Segment Start: INFORMATION GIVEN

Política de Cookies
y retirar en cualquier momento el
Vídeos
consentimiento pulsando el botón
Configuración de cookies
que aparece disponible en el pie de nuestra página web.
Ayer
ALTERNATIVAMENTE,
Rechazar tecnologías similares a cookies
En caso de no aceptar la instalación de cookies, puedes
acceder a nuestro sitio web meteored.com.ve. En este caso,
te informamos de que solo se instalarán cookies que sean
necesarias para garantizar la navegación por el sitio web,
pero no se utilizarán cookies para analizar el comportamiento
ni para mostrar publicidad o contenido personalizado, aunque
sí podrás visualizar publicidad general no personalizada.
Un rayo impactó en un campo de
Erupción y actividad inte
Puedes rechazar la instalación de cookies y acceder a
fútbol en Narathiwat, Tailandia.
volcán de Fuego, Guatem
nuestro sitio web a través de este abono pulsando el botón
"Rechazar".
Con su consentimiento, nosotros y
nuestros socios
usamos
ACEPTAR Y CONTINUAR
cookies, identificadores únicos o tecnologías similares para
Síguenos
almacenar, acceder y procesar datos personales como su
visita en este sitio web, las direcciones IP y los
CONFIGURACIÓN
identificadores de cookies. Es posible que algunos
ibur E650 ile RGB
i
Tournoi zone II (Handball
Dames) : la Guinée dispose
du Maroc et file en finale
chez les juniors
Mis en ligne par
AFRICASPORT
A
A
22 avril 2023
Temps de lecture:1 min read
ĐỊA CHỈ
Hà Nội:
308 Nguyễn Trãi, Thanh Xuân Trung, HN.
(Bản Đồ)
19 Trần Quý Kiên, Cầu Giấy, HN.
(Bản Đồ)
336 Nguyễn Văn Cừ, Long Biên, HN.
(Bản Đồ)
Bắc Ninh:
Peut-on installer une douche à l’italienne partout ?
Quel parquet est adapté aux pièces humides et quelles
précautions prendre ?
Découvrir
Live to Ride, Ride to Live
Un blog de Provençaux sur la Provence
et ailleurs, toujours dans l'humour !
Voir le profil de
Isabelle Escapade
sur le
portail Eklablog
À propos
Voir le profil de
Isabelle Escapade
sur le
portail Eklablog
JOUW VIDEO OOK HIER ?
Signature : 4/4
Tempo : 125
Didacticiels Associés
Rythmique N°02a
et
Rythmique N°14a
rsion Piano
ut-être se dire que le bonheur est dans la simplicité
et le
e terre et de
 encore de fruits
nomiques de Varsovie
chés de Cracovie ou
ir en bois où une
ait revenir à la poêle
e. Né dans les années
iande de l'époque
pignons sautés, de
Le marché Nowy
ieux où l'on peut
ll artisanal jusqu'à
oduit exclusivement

Segment End: INFORMATION GIVEN

• **YOUR ASSIGNMENT**: Copy the listing word for word, from its first line through the line containing "Un blog de Provençaux sur la Provence".

• **COMPLETED TASK**:
Política de Cookies
y retirar en cualquier momento el
Vídeos
consentimiento pulsando el botón
Configuración de cookies
que aparece disponible en el pie de nuestra página web.
Ayer
ALTERNATIVAMENTE,
Rechazar tecnologías similares a cookies
En caso de no aceptar la instalación de cookies, puedes
acceder a nuestro sitio web meteored.com.ve. En este caso,
te informamos de que solo se instalarán cookies que sean
necesarias para garantizar la navegación por el sitio web,
pero no se utilizarán cookies para analizar el comportamiento
ni para mostrar publicidad o contenido personalizado, aunque
sí podrás visualizar publicidad general no personalizada.
Un rayo impactó en un campo de
Erupción y actividad inte
Puedes rechazar la instalación de cookies y acceder a
fútbol en Narathiwat, Tailandia.
volcán de Fuego, Guatem
nuestro sitio web a través de este abono pulsando el botón
"Rechazar".
Con su consentimiento, nosotros y
nuestros socios
usamos
ACEPTAR Y CONTINUAR
cookies, identificadores únicos o tecnologías similares para
Síguenos
almacenar, acceder y procesar datos personales como su
visita en este sitio web, las direcciones IP y los
CONFIGURACIÓN
identificadores de cookies. Es posible que algunos
ibur E650 ile RGB
i
Tournoi zone II (Handball
Dames) : la Guinée dispose
du Maroc et file en finale
chez les juniors
Mis en ligne par
AFRICASPORT
A
A
22 avril 2023
Temps de lecture:1 min read
ĐỊA CHỈ
Hà Nội:
308 Nguyễn Trãi, Thanh Xuân Trung, HN.
(Bản Đồ)
19 Trần Quý Kiên, Cầu Giấy, HN.
(Bản Đồ)
336 Nguyễn Văn Cừ, Long Biên, HN.
(Bản Đồ)
Bắc Ninh:
Peut-on installer une douche à l’italienne partout ?
Quel parquet est adapté aux pièces humides et quelles
précautions prendre ?
Découvrir
Live to Ride, Ride to Live
Un blog de Provençaux sur la Provence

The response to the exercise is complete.